■ **Task objective**: Every line in the data below that holds "Private" should be found and copied.

Start of Block

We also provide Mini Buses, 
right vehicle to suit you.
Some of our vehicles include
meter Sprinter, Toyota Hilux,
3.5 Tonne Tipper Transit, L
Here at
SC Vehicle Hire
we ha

End of Block
Start of Block

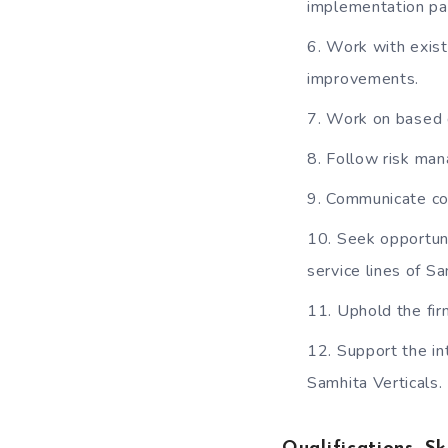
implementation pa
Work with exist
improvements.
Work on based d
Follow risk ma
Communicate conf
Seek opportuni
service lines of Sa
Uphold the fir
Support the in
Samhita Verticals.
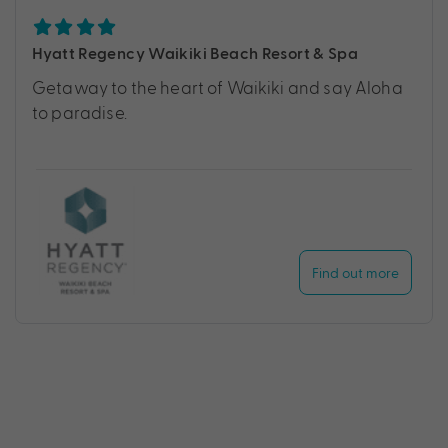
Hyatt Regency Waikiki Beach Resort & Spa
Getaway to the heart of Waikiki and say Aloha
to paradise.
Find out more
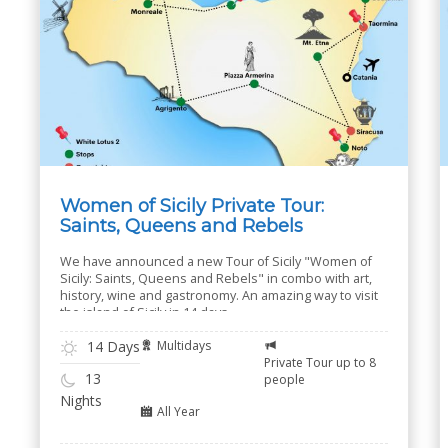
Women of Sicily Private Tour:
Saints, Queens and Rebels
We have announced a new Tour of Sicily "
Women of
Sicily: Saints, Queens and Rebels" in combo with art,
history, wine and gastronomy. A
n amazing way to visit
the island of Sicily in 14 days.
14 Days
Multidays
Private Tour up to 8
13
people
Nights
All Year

End of Block

■ **Task result**:
Women of Sicily Private Tour:
Private Tour up to 8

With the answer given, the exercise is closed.